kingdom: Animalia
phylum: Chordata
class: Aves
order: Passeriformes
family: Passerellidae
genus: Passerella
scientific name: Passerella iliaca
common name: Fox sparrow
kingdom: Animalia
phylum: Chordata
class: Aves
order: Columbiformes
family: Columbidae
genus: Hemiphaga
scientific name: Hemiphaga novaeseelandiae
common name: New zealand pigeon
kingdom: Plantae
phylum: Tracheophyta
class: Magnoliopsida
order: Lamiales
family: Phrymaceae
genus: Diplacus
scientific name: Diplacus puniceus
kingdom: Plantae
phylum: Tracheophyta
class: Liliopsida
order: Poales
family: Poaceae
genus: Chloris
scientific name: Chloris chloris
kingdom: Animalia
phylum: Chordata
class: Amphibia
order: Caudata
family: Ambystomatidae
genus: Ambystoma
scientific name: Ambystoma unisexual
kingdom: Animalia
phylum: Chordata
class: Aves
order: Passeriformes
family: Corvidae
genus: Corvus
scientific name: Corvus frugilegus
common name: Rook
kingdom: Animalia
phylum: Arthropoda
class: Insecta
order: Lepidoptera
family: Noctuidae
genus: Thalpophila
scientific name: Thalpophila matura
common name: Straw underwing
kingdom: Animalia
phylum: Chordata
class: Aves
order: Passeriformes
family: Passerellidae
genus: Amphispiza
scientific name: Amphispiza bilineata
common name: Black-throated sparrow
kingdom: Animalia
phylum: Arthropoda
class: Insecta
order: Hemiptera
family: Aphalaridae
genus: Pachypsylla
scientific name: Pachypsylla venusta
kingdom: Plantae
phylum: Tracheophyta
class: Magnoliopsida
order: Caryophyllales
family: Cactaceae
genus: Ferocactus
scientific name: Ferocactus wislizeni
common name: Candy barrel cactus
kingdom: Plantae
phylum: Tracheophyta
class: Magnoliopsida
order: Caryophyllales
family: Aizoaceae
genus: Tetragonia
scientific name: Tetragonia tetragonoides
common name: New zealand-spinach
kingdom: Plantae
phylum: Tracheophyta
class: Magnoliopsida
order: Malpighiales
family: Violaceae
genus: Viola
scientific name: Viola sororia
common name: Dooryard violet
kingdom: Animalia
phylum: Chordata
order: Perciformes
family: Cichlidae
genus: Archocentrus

▬▬▬▬▬▬

:: Challenge ::
Copy out every line of the material above word for word, keeping the original order.

:: Answer for the task ::
kingdom: Animalia
phylum: Chordata
class: Aves
order: Passeriformes
family: Passerellidae
genus: Passerella
scientific name: Passerella iliaca
common name: Fox sparrow
kingdom: Animalia
phylum: Chordata
class: Aves
order: Columbiformes
family: Columbidae
genus: Hemiphaga
scientific name: Hemiphaga novaeseelandiae
common name: New zealand pigeon
kingdom: Plantae
phylum: Tracheophyta
class: Magnoliopsida
order: Lamiales
family: Phrymaceae
genus: Diplacus
scientific name: Diplacus puniceus
kingdom: Plantae
phylum: Tracheophyta
class: Liliopsida
order: Poales
family: Poaceae
genus: Chloris
scientific name: Chloris chloris
kingdom: Animalia
phylum: Chordata
class: Amphibia
order: Caudata
family: Ambystomatidae
genus: Ambystoma
scientific name: Ambystoma unisexual
kingdom: Animalia
phylum: Chordata
class: Aves
order: Passeriformes
family: Corvidae
genus: Corvus
scientific name: Corvus frugilegus
common name: Rook
kingdom: Animalia
phylum: Arthropoda
class: Insecta
order: Lepidoptera
family: Noctuidae
genus: Thalpophila
scientific name: Thalpophila matura
common name: Straw underwing
kingdom: Animalia
phylum: Chordata
class: Aves
order: Passeriformes
family: Passerellidae
genus: Amphispiza
scientific name: Amphispiza bilineata
common name: Black-throated sparrow
kingdom: Animalia
phylum: Arthropoda
class: Insecta
order: Hemiptera
family: Aphalaridae
genus: Pachypsylla
scientific name: Pachypsylla venusta
kingdom: Plantae
phylum: Tracheophyta
class: Magnoliopsida
order: Caryophyllales
family: Cactaceae
genus: Ferocactus
scientific name: Ferocactus wislizeni
common name: Candy barrel cactus
kingdom: Plantae
phylum: Tracheophyta
class: Magnoliopsida
order: Caryophyllales
family: Aizoaceae
genus: Tetragonia
scientific name: Tetragonia tetragonoides
common name: New zealand-spinach
kingdom: Plantae
phylum: Tracheophyta
class: Magnoliopsida
order: Malpighiales
family: Violaceae
genus: Viola
scientific name: Viola sororia
common name: Dooryard violet
kingdom: Animalia
phylum: Chordata
order: Perciformes
family: Cichlidae
genus: Archocentrus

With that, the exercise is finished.